Super depressed to super healthy

I'm feeling a little super lately.  I've got my body to the point where I can pull off this Underarmour Superman shirt without looking too flabby.  For a 42 year old who a year ago didn't think he could get back into shape after a back surgery, I'm doing ok.



My meds have been failing lately and it started to really scare me.  I could feel the "old me" coming back and I didn't want him around.  I call it my Dr. Jekyll and Mr. Hyde mood.

My doctor changed my Adderal script last week.  My Adderal was starting to wear off too soon and I was crashing between doses.  I was up to 2 1/2 tabs a day.  I found that around 3 PM I was crashing pretty hard.  It was making spin class tough.  I would be too tired by the time class started at 5 PM and my classes were suffering.

He switched me to Vyvanse.  It's just like Adderal but it's "long acting."  That means I take one pill in the morning and it slowly keeps me level all day.  It's so nice only having to take one pill a day.

The thing about ADHD and Bi-Polar is that when your brain is working overtime and always telling you to lay down and sleep, it's very difficult not to comply.  Even though I know that it's "not real," I still can't help but do what my brain tells me.

I can always tell when my meds are failing.  For no reason at all I will become lethargic and very irritable.  I basically become an asshole.  People without depression don't understand that people with depression go through when they are depressed.  They think they know because everyone gets depressed at one time or another.  The difference is that "normal" depression is usually caused by an bad incident that happens in life or maybe a bad day at work.  When someone with clinical depression is depressed, they can't help the way they feel.  They have no particular trigger that causes the sadness.  It's just always there.  It will not go away unless they receive medical attention.  Picture your worst day and now picture that worst day happening every day.
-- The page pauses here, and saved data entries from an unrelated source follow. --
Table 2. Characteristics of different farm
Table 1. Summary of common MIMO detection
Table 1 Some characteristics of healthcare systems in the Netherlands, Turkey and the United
I guess what I want people to know is that if you know someone with depression and they are cranky, sad, irritable or just not themselves, know that they can't help it.  They can't just snap out of it.

Too all those people who are depressed and don't think anything will help or feel they don't want to be on pharmaceuticals to feel normal, it's not optimal but it gets your mind to a point where you can think clearly and make it easier to come up with a game plan to find another way.  I don't want to be on meds for the rest of my life but for the time being I need to be so I can focus and get back on track.

One more thing.  Everyone out there who says someone who commits suicide is "selfish" has to remember that if that person is truly suicidal, their brain is telling that person that everything is awful, life is horrible and the pain will go away if they just go to sleep and never wake up.  I say that people who have lost someone to suicide and get mad about it are selfish because they want that person to still be alive because they can't stand the pain, the mourning process is too inconvenient to endure.  That person who died of suicide could not help what their brain was telling them.  It's like being possessed.  It's not selfish if you can't help it.  That person needed help and for whatever reason they didn't get it.  Be kind and save the "selfish" argument.  You don't know what you are talking about.